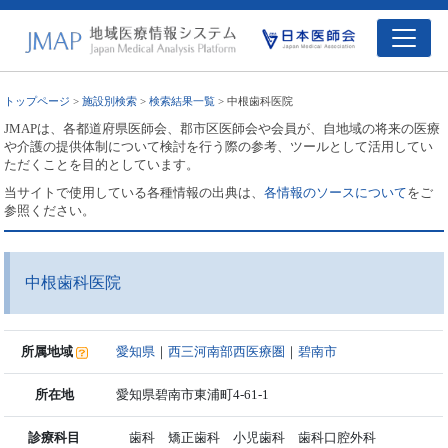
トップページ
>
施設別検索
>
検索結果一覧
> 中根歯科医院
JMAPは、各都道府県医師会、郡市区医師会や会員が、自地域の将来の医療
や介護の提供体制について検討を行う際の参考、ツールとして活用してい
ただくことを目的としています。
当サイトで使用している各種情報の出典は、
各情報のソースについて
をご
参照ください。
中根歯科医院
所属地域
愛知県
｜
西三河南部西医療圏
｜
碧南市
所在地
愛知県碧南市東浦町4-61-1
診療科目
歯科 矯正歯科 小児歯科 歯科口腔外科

==

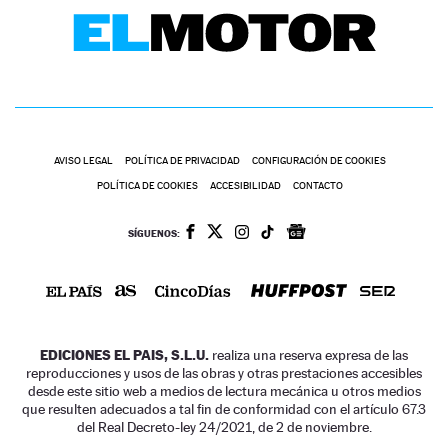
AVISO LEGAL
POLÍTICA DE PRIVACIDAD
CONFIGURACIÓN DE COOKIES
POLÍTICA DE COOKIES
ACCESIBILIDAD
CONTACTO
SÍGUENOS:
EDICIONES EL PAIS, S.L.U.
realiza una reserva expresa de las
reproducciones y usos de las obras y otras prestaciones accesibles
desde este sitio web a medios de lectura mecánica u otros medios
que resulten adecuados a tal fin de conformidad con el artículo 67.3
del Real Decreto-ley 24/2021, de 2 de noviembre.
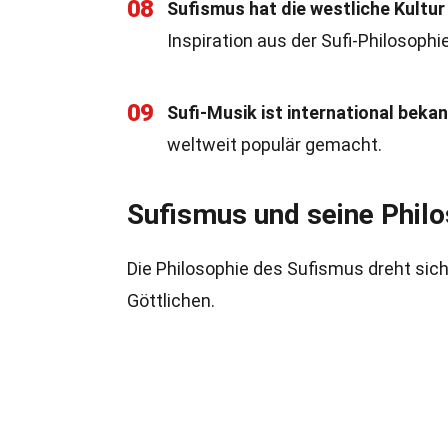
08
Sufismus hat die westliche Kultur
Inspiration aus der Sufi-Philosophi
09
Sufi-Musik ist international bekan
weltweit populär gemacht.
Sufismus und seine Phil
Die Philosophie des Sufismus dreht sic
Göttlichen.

**YOUR GOAL**
Give again the stretch of lines above from the one with "EDICIONES EL PAIS, S.L.U." through the one with "Göttlichen.", both ends kept, and copy no pictures.

**EXPECTED ANSWER**
EDICIONES EL PAIS, S.L.U.
realiza una reserva expresa de las
reproducciones y usos de las obras y otras prestaciones accesibles
desde este sitio web a medios de lectura mecánica u otros medios
que resulten adecuados a tal fin de conformidad con el artículo 67.3
del Real Decreto-ley 24/2021, de 2 de noviembre.
08
Sufismus hat die westliche Kultur
Inspiration aus der Sufi-Philosophi
09
Sufi-Musik ist international bekan
weltweit populär gemacht.
Sufismus und seine Phil
Die Philosophie des Sufismus dreht sic
Göttlichen.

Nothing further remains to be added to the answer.